Explorer and navigator Columbus was born in 1451, in the Republic of Genoa (Italy) to the son of a weaver. Columbus first went to sea as a teenager, participating in several trading voyages in the Mediterranean and Aegean seas. One such voyage, to the island of Khios, in modern day Greece, brought him the closest he would come to Asia.
His first voyage into the Atlantic Ocean in 1476 nearly cost him his life as the commercial fleet he was sailing with was attacked by French privateers off the coast of Portugal. His ship was burned and Columbus had to swim to the Portuguese shore and make his way to Lisbon, Portugal, where he eventually settled and married Felipa Perestrello. The couple had one son, Diego in about 1480. His wife died soon after and Columbus moved to Spain. He had a second son Fernando who was born out of wedlock in 1488 with Beatriz Enriquez de Arana.

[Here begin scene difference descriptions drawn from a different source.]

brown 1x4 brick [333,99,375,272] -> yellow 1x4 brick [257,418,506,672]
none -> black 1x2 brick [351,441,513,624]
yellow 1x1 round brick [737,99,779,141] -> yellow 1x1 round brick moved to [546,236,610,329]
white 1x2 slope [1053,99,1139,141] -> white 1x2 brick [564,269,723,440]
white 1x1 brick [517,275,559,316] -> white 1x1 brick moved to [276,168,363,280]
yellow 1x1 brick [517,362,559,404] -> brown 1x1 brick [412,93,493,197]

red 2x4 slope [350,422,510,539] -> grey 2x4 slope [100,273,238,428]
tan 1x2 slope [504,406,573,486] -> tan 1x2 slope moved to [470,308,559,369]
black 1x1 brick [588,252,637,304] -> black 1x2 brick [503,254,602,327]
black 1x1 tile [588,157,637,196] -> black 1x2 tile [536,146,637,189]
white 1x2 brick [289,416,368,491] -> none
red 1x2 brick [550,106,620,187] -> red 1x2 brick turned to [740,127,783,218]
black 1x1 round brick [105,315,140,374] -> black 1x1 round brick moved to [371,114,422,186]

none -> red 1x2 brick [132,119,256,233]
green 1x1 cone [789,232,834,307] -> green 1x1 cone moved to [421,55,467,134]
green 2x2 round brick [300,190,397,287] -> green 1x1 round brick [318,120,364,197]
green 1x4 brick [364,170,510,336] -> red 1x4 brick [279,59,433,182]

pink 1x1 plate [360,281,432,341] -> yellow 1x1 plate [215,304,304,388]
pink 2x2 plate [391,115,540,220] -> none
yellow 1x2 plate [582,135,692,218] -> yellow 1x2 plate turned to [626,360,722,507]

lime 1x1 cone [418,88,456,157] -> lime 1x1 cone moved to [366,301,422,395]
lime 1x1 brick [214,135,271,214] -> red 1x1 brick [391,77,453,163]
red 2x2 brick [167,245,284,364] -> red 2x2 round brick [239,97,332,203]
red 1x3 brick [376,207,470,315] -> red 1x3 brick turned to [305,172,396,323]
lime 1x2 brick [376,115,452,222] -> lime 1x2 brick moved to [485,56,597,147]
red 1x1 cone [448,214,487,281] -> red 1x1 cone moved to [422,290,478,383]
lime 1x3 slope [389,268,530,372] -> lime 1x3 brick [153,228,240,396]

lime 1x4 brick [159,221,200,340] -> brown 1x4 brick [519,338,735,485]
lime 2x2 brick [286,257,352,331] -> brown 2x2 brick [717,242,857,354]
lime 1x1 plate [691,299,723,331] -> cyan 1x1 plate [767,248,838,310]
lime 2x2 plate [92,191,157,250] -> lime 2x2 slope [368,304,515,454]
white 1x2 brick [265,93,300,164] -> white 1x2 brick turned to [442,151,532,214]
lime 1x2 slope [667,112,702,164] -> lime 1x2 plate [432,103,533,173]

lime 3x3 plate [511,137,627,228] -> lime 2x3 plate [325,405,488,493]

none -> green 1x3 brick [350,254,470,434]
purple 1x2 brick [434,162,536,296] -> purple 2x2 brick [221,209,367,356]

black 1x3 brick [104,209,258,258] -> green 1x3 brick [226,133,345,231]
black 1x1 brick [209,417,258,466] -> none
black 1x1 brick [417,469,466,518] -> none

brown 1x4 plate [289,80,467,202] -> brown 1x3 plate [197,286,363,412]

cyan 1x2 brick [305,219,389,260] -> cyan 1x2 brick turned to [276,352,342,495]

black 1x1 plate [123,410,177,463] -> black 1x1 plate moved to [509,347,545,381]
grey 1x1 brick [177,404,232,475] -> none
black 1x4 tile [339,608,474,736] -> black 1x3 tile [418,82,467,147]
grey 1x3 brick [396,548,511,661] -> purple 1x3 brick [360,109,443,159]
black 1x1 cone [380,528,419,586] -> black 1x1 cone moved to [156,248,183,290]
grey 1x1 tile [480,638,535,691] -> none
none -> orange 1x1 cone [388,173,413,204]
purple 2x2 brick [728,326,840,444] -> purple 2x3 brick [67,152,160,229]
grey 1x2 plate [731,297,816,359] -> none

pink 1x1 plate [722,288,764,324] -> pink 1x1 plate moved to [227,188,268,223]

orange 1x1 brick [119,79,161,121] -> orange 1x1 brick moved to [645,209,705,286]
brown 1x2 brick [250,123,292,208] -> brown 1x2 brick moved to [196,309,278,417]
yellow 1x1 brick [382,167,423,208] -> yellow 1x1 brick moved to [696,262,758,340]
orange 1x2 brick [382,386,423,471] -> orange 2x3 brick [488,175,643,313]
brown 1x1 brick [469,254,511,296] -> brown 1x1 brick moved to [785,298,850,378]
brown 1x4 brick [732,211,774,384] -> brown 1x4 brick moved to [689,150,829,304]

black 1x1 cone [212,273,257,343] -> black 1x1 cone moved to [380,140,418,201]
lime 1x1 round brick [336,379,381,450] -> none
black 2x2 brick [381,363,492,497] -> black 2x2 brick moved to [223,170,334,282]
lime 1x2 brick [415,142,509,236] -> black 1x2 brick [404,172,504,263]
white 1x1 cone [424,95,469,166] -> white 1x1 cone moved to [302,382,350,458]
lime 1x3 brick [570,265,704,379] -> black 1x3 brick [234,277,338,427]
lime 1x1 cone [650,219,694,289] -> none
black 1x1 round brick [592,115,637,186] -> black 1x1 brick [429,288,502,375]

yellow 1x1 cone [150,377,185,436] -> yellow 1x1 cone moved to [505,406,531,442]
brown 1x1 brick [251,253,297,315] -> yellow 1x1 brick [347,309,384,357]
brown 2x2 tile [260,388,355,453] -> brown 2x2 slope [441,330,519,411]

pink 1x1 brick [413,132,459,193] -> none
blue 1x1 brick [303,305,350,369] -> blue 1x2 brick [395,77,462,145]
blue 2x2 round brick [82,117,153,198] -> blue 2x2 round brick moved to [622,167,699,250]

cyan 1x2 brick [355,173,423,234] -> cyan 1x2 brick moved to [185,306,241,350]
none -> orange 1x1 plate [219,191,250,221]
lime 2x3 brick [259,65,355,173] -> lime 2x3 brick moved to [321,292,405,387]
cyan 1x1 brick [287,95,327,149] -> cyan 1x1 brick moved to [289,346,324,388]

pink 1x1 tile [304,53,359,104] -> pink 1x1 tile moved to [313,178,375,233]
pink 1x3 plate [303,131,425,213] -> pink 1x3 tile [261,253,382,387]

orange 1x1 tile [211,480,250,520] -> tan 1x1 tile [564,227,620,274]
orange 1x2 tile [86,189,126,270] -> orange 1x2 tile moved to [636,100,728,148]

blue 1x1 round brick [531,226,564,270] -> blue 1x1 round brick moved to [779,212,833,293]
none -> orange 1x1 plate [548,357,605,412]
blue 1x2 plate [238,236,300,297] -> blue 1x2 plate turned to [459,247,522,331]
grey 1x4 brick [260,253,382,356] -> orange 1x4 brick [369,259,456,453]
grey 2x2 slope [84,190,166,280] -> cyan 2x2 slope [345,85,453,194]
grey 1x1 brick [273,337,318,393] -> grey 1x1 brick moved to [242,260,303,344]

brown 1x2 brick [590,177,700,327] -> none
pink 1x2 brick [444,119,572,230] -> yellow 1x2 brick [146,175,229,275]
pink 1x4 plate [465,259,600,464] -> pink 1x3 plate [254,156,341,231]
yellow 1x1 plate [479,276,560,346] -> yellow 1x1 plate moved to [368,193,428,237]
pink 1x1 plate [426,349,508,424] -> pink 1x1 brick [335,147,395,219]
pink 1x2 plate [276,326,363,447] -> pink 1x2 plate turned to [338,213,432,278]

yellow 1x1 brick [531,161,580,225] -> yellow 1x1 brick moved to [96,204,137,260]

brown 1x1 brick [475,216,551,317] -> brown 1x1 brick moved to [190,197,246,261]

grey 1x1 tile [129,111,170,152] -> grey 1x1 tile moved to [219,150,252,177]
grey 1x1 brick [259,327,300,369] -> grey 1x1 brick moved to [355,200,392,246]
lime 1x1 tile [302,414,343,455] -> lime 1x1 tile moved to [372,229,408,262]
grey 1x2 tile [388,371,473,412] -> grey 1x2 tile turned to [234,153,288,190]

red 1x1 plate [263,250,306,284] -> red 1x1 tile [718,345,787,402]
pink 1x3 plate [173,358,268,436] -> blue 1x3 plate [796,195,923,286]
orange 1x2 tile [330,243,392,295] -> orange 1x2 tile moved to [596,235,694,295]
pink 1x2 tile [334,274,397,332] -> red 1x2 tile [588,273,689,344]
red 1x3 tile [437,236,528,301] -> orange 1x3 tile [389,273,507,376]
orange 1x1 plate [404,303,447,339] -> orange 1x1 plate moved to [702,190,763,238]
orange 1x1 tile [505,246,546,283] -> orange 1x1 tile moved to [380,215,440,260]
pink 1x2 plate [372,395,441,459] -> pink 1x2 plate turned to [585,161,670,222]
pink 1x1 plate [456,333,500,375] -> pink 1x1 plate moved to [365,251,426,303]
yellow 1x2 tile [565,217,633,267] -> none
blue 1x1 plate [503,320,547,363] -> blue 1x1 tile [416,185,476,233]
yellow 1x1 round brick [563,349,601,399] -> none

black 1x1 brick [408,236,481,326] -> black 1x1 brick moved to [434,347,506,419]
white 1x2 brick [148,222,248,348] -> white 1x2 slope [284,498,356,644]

Columbus participated in several other expeditions to Africa gaining knowledge of the Atlantic currents flowing east and west from the Canary Islands. Muslim domination of the trade routes through the Middle East makes travel to India and China difficult. Believing a route sailing west across the Atlantic would be quicker and safer, Columbus devised a plan to sail west to get reach the East. He estimated the earth to be a sphere approximately 63% its actual size and the distance between the Canary Islands and Japan to be about 2,300 miles. Many contemporary nautical experts disagreed, adhering to the second century BC estimate of the earth's circumference at 25,000 miles. This made the distance between the Canary Islands and Japan about 12,200 statute miles. While experts disagreed with Columbus on matters of distance, they concurred that a westward voyage from Europe would be an uninterrupted water route.
Rejected by the Portuguese king for a three-ship voyage of discovery, Columbus took his plan first to Genoa and then to Venice but was rejected there too. He then went to the Spanish monarchy of Isabella of Castille and Ferdinand of Aragon, in 1486. Their nautical experts too were skeptical and initially, Columbus was rejected. The idea however, must have intrigued the monarchs, for they kept Columbus on a retainer. But their focus was on a war with the Muslims and Columbus would have to wait.
Columbus continued to lobby the royal court and soon after the Spanish army captured the last Muslim stronghold in Granada in January of 1492, the monarchs agreed to finance his expedition. In August of 1492, Columbus left Spain in the Santa Maria, with the Pinta and the Niña along side.